_What is required_:
Reproduce the lines in the rows below verbatim, starting at the line containing "беду в каком-то" and ending at the line containing "яют Рыбам хорошие возможности, но чтобы их не", with both of those lines included.

_The data_:
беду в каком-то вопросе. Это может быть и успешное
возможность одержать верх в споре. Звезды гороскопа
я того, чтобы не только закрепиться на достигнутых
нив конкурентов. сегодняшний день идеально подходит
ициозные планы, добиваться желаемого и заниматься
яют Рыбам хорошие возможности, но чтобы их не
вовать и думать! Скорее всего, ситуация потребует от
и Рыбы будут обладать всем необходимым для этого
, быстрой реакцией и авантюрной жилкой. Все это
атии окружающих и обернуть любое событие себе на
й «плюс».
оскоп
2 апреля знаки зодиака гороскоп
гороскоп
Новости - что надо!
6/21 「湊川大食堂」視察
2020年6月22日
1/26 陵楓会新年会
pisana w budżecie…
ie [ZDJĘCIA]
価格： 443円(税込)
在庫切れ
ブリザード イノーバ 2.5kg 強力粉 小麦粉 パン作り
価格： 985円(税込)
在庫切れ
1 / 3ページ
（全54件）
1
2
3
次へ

...

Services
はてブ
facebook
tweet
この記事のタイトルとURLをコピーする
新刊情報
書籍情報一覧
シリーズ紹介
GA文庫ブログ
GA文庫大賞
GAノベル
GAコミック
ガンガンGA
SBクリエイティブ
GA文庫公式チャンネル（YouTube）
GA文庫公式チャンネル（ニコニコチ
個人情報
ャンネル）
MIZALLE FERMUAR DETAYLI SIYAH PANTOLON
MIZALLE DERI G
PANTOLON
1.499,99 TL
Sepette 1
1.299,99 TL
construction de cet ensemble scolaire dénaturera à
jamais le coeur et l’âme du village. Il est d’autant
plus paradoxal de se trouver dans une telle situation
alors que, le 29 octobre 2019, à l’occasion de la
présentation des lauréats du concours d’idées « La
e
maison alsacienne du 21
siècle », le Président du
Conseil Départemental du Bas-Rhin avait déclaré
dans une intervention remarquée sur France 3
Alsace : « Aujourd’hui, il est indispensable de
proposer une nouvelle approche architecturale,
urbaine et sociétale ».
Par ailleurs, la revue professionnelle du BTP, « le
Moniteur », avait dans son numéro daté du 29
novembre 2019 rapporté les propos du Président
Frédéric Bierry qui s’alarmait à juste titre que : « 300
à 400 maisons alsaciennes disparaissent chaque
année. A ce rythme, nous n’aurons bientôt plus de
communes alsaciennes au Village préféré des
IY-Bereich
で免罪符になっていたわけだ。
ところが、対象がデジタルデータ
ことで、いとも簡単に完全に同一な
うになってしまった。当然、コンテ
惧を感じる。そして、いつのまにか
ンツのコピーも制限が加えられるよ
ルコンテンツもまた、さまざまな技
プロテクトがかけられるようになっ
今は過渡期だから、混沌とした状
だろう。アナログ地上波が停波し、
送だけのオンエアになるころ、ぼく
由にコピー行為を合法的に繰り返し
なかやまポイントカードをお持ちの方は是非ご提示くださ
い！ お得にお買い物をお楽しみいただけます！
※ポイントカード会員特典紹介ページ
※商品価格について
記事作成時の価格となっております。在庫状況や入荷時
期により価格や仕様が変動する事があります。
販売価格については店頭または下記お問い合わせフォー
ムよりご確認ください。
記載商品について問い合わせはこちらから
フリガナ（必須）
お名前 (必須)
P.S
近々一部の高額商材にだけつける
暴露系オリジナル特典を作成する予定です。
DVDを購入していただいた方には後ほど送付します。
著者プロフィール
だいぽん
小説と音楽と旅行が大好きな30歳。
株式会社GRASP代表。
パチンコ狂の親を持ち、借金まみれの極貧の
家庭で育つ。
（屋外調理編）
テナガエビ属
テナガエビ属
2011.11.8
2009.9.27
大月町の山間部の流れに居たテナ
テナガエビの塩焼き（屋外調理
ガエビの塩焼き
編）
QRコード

_Result of the exercise_:
беду в каком-то вопросе. Это может быть и успешное
возможность одержать верх в споре. Звезды гороскопа
я того, чтобы не только закрепиться на достигнутых
нив конкурентов. сегодняшний день идеально подходит
ициозные планы, добиваться желаемого и заниматься
яют Рыбам хорошие возможности, но чтобы их не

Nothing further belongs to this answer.